Morocco approves $167 million economic shield against Middle East war fallout
RABAT — Morocco’s government on Thursday approved a comprehensive emergency package valued at 1.65 billion dirhams ($167 million) designed to cushion the national economy from the ripple effects of the ongoing Middle East war, officials announced following a cabinet meeting.
The package focuses on immediate price stability and targeted support for vulnerable sectors, with the centrepiece being a temporary freeze on the prices of butane gas, electricity, and professional transport services. The measures aim to prevent sharp cost increases from being passed on to citizens and businesses amid global energy market turbulence caused by the regional conflict.
Since the escalation of hostilities on February 28 — marked by Iranian strikes across the Gulf and disruptions to maritime routes — international oil and shipping costs have surged, threatening to drive up inflation in import-dependent economies like Morocco. The government described the package as a “proactive and decisive” response to safeguard purchasing power and economic continuity.
Key Measures in the Support Package
- Price Freeze on Essentials: Butane (widely used for household cooking and heating), electricity tariffs, and fares for professional transport (taxis, buses, and freight) will be held at current levels for a specified period, shielding millions of Moroccan families and small enterprises from immediate price hikes.
- Targeted Subsidies and Compensation: The package includes direct financial support to state-owned utilities and transport operators to cover the gap between frozen consumer prices and rising international costs.
- Broader Economic Relief: Additional allocations will support affected sectors such as agriculture, fisheries, and small- and medium-sized enterprises facing higher fuel and logistics expenses.
The total 1.65-billion-dirham envelope will be drawn from existing budgetary reserves and contingency funds, ensuring no new taxes or borrowing are required in the short term.

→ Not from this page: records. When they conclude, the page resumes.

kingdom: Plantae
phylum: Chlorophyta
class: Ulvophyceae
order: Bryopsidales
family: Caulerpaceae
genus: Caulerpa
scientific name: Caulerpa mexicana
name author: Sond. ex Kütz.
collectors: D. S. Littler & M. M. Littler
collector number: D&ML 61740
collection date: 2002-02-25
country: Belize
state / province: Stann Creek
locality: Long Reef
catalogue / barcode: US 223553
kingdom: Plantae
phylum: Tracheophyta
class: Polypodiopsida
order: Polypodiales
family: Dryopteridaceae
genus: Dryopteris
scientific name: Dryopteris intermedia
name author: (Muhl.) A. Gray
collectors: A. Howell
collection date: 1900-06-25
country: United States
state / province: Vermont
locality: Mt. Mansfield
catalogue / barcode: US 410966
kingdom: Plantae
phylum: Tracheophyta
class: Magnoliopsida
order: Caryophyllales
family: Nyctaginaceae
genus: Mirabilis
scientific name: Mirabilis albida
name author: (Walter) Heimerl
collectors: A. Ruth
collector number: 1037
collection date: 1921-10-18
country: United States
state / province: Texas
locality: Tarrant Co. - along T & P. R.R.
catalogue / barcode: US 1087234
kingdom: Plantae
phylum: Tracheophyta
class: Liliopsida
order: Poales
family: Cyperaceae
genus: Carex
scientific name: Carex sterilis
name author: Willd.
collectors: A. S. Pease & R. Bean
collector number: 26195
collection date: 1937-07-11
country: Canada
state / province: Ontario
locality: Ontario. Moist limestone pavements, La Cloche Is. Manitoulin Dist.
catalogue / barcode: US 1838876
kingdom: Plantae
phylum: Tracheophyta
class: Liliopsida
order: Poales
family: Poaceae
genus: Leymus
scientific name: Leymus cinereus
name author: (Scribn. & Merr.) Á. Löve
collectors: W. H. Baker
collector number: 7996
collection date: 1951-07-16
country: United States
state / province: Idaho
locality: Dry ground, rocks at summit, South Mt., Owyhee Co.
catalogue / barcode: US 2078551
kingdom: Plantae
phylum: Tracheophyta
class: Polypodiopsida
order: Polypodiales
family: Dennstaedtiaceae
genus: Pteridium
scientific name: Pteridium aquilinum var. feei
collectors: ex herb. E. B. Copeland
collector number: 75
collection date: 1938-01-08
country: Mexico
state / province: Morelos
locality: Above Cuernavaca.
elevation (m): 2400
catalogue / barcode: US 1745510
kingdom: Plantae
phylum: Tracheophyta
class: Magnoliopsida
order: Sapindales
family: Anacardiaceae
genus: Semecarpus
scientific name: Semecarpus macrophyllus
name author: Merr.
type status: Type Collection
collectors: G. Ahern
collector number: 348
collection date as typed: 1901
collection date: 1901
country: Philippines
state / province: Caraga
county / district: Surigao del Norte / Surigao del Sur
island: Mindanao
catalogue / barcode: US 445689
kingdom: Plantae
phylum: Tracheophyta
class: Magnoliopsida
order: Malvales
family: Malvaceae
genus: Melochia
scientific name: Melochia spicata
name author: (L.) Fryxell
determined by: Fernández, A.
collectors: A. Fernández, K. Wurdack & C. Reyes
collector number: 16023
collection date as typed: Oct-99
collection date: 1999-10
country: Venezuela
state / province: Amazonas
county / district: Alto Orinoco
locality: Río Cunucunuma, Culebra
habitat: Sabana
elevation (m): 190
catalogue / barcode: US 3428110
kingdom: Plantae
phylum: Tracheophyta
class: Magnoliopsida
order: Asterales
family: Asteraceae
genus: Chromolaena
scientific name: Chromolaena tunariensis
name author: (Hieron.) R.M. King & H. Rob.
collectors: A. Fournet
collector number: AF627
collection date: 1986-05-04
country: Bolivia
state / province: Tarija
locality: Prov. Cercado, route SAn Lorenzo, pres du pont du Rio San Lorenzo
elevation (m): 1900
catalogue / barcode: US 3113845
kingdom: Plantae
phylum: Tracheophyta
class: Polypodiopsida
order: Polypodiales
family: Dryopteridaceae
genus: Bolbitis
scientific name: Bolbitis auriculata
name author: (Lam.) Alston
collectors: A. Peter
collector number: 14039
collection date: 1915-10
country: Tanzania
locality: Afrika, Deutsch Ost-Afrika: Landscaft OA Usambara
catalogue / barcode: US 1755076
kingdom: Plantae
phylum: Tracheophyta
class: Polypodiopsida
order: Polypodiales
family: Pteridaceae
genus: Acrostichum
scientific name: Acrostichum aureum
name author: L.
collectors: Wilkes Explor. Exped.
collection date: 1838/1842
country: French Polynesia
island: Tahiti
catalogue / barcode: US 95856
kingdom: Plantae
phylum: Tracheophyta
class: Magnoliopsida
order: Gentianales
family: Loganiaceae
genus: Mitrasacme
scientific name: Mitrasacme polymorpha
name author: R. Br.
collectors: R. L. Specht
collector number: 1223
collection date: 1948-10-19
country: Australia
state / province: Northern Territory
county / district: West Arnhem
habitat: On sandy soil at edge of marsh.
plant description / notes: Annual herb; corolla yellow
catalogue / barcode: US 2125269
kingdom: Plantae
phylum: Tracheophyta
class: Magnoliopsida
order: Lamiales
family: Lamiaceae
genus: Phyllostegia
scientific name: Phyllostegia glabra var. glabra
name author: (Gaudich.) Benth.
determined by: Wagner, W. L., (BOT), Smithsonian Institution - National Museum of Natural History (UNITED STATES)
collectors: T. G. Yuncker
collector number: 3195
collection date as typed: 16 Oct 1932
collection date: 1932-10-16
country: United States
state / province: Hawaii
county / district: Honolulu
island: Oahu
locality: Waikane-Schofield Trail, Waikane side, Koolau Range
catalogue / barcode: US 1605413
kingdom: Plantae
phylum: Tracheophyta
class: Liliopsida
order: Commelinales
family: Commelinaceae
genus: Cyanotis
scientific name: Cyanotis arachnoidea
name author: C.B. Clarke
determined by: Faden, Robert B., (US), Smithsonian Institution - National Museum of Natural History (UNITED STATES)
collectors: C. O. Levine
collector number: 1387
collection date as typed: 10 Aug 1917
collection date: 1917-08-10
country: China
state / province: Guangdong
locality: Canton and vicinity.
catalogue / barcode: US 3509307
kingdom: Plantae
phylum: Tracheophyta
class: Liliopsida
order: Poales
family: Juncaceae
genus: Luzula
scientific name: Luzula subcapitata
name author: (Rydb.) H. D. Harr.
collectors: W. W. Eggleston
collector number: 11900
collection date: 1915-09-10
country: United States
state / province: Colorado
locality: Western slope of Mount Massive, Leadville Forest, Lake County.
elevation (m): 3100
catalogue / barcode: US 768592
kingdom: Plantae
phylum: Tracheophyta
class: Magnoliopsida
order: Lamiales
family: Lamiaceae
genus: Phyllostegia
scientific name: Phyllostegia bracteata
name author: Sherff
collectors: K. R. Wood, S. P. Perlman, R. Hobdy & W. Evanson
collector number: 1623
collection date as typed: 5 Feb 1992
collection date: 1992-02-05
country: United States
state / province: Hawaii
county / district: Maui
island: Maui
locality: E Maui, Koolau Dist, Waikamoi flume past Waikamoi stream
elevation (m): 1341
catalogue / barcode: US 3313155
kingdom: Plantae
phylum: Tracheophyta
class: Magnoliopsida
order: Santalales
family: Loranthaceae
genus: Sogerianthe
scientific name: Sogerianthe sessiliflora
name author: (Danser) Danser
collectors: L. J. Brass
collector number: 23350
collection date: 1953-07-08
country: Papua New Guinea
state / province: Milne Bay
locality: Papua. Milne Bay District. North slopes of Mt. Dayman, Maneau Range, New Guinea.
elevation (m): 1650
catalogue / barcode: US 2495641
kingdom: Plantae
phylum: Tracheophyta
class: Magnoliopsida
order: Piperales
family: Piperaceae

Prime Minister Aziz Akhannouch stated that the decision reflects the government’s commitment to “preserving social cohesion and economic stability at a time when external shocks could otherwise burden citizens.” He added that the measures are temporary and will be reviewed regularly based on developments in the Middle East and global energy markets.
Morocco, though not directly involved in the conflict, is highly exposed to its economic consequences. The country imports nearly all of its energy needs, and any sustained disruption in the Strait of Hormuz or spikes in oil prices directly affects inflation, transport costs, and the cost of living.
By freezing key utility and transport prices, authorities expect to limit headline inflation, protect low- and middle-income households (particularly in rural areas where butane is a daily necessity), and prevent a slowdown in economic activity. Economists estimate the package could save the average household several hundred dirhams per month while helping businesses maintain competitiveness.
The move comes as part of a wider regional trend. Gulf and North African governments have rolled out similar support measures in recent weeks to absorb war-related shocks. Moroccan officials have stressed that the package complements ongoing diplomatic efforts and energy diversification strategies, including renewable energy expansion under the National Energy Strategy.
Implementation begins immediately, with the price freezes taking effect from Friday. The government has pledged full transparency in the allocation of funds and has called on citizens and businesses to report any attempts to circumvent the measures.